A crossover cable, sometimes refered to as a x-over or a crossconnect is an Ethernet cable that in addition to allowing the direct connection of NICs also allows hubs and switches to be directly connected.

Here's the pinout for an x-over with a standard RJ-45 jack.

12345678
46315278

Also note that only pins 1,2,4, and 6 are needed in a 10-BaseT half duplex environment. I usually just dike the other four wires out before crimping. It makes it easy to tell your crosses from your standard Ethernet patch cables.

How about the different types of cables:


  1. ALPHA
    1. white green
    2. green
    3. white orange
    4. blue
    5. white blue
    6. orange
    7. white brown
    8. brown
  2. BRAVO
    1. white orange
    2. orange
    3. white green
    4. blue
    5. white blue
    6. green
    7. white brown
    8. brown


Remember: Tits down!

this was originally posted to comp.os.ms-windows.networking.misc by Steve Winograd (winograd@ibm.net). I have just copied it verbatim, since it is such a nice explanation of what a crossover cable is.

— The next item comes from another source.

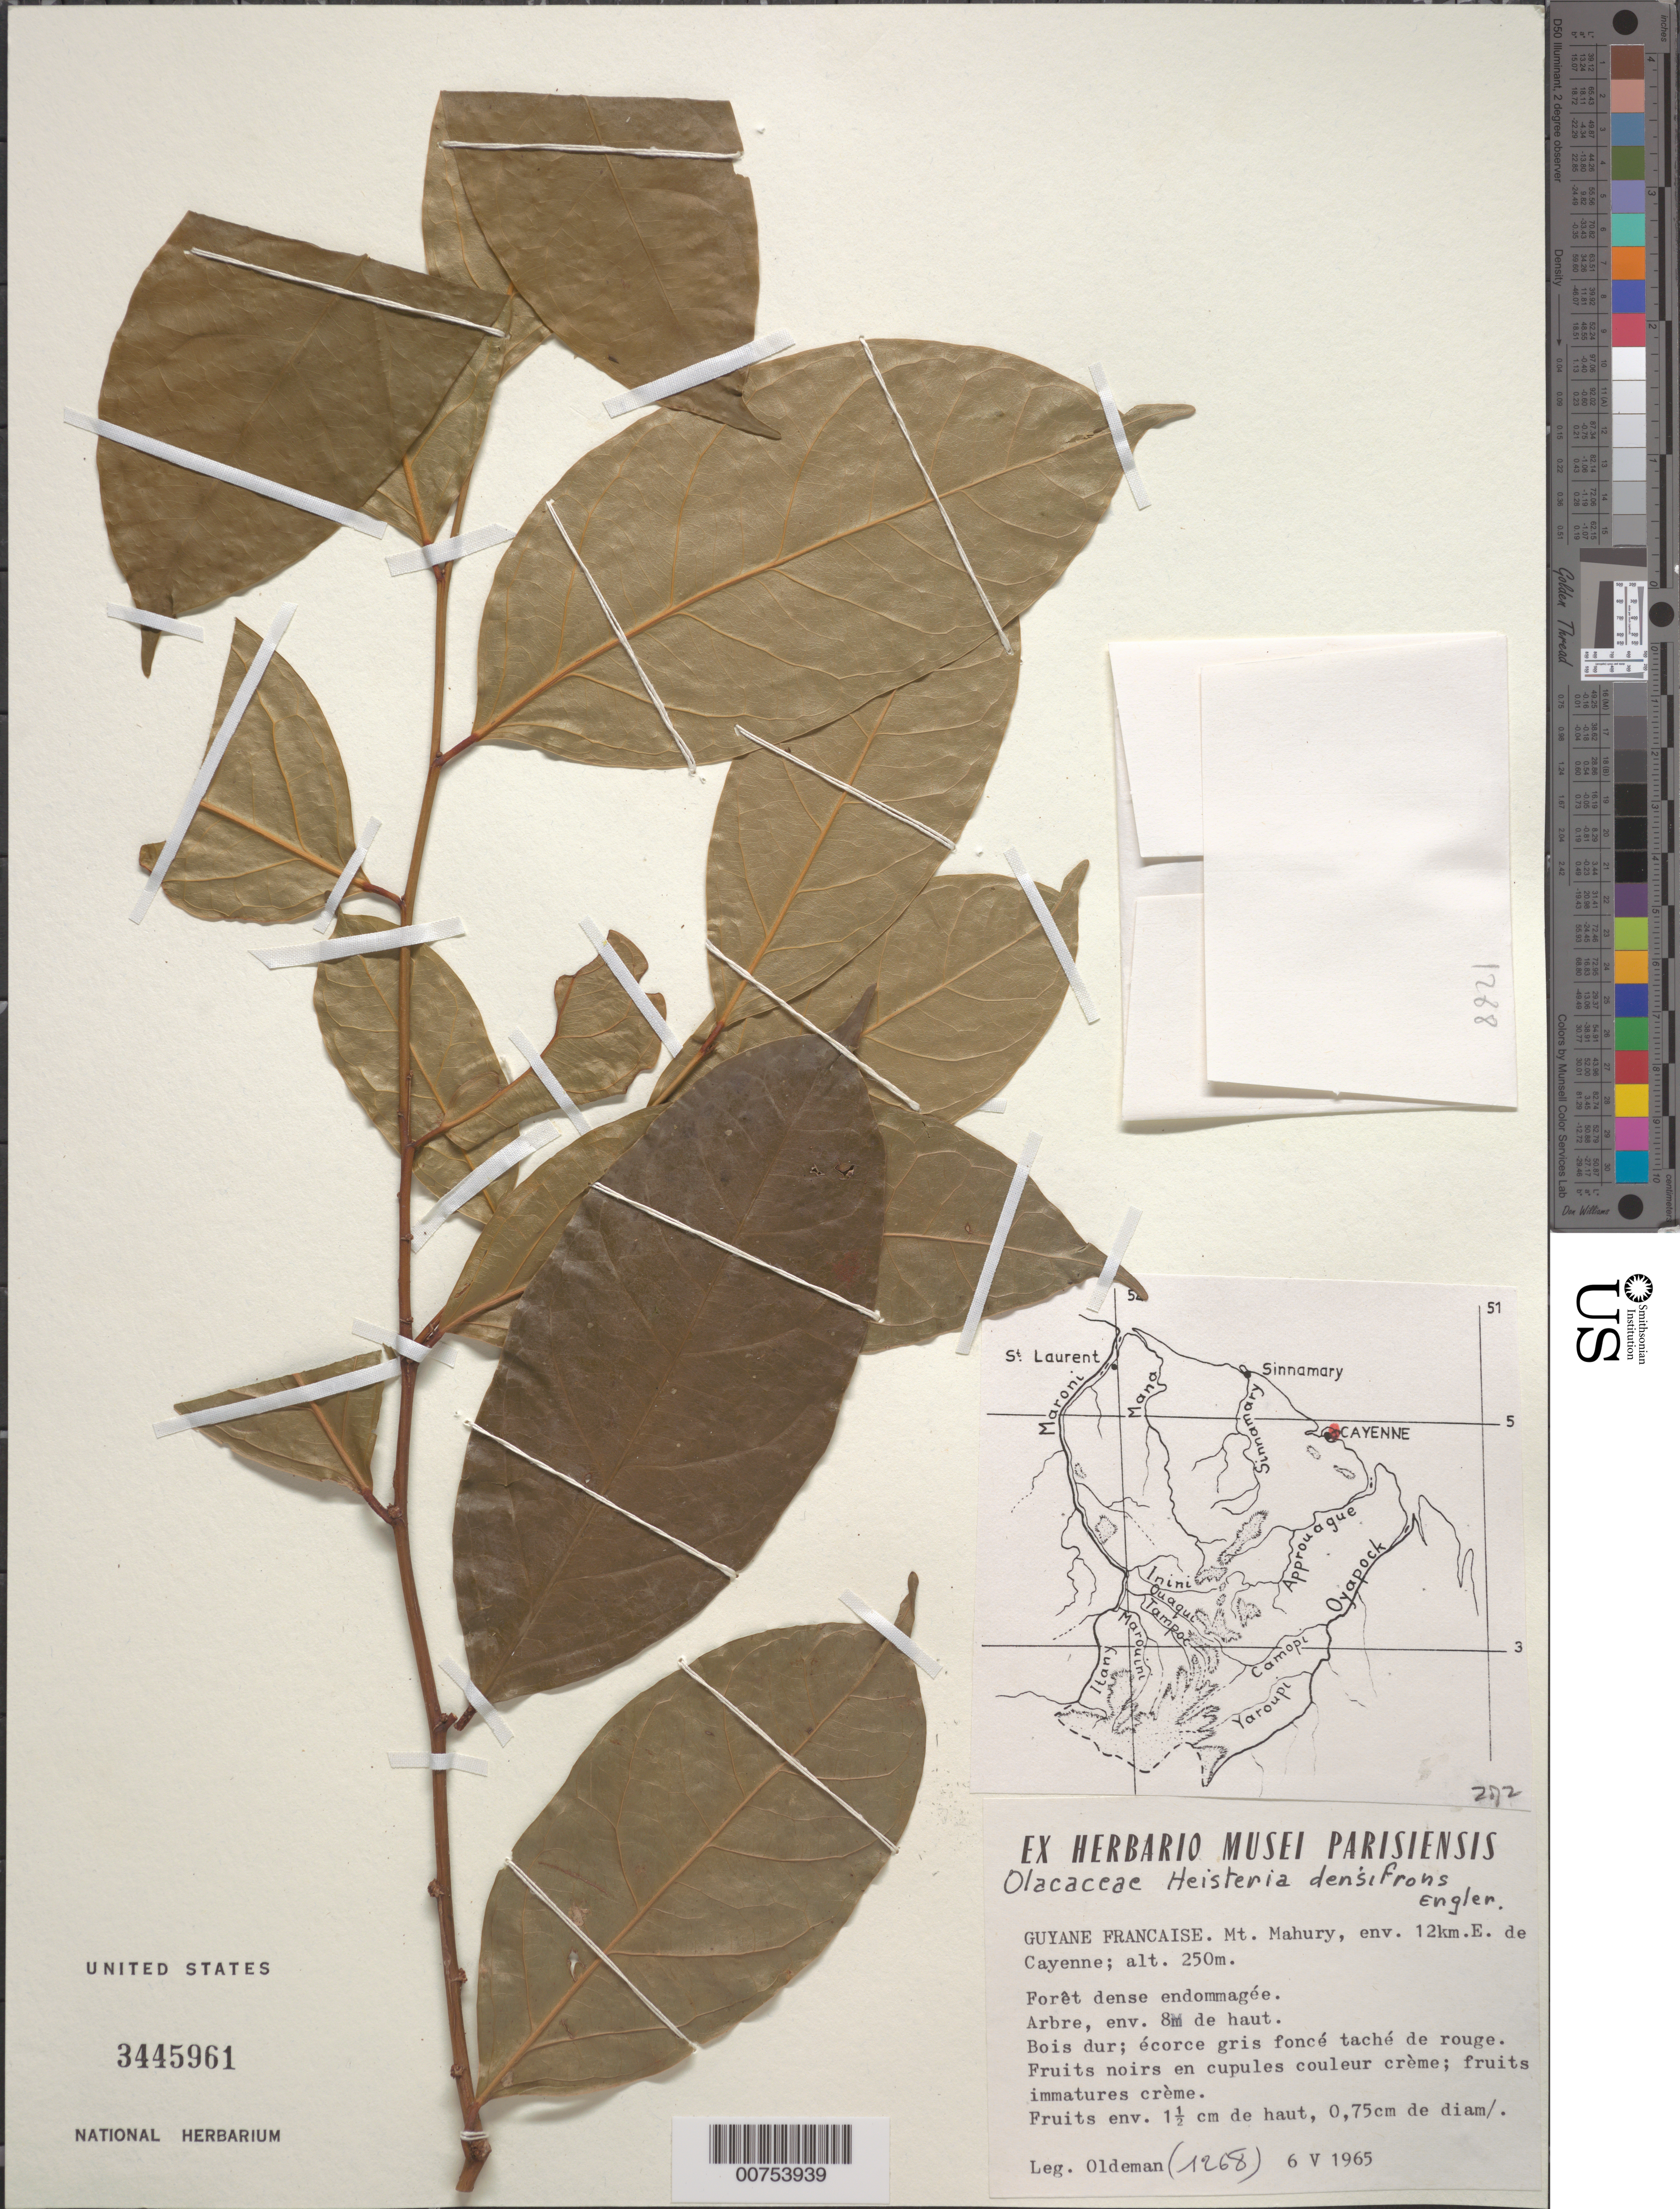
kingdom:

"10/100BaseT Ethernet cards use two pairs of wires: one pair for transmitting, and one for receiving. If you connect two cards together using a straight cable, the transmit circuits are connected to each other and the receive circuits are connected to each other. It's as though you and I are trying to talk on the phone but one of us is holding the handset upside down -- neither of us will hear what the other is saying. A crossover cable reverses the transmit and receive wires between the ends:

Straight cable:

Card 1 Transmit ------ Card 2 Transmit
Card 1 Receive ------ Card 2 Receive

Crossover cable:

Card 1 Transmit ------ Card 2 Receive
Card 1 Receive ------ Card 2 Transmit

A hub has internal circuitry which does the transmit/receive reversal."
Crossover cables are required in some situations because there are two types of RJ45 ports: MDI and MDI-X. As has been explained before, each port has a pair of wires for transmitting, and a pair for recieving. An NIC usually has an MDI port, and a hub, router, switch, or whatever you use (from now on i'll just say H/S/R) will probably have an MDI-X port. The transmit pair on MDI is the same as the recieve pair on MDI-X, and the transmit pair on MDI-X is the same as the recieve pair on MDI, so the signals go from the transmitter to the reciever.

However, when you connect an MDI to an MDI or an MDI-X to and MDI-X, this won't work, for reasons explained above. This is why we have crossover cables - they connect each pair on one end to the other pair on the other end. Some H/S/Rs will have a way to change a port to MDI or MDI-X, but usually when connecting one H/S/R to another, and to connect one computer to another - I have yet to see an NIC with an option to use MDI-X - you have to use a crossover cable.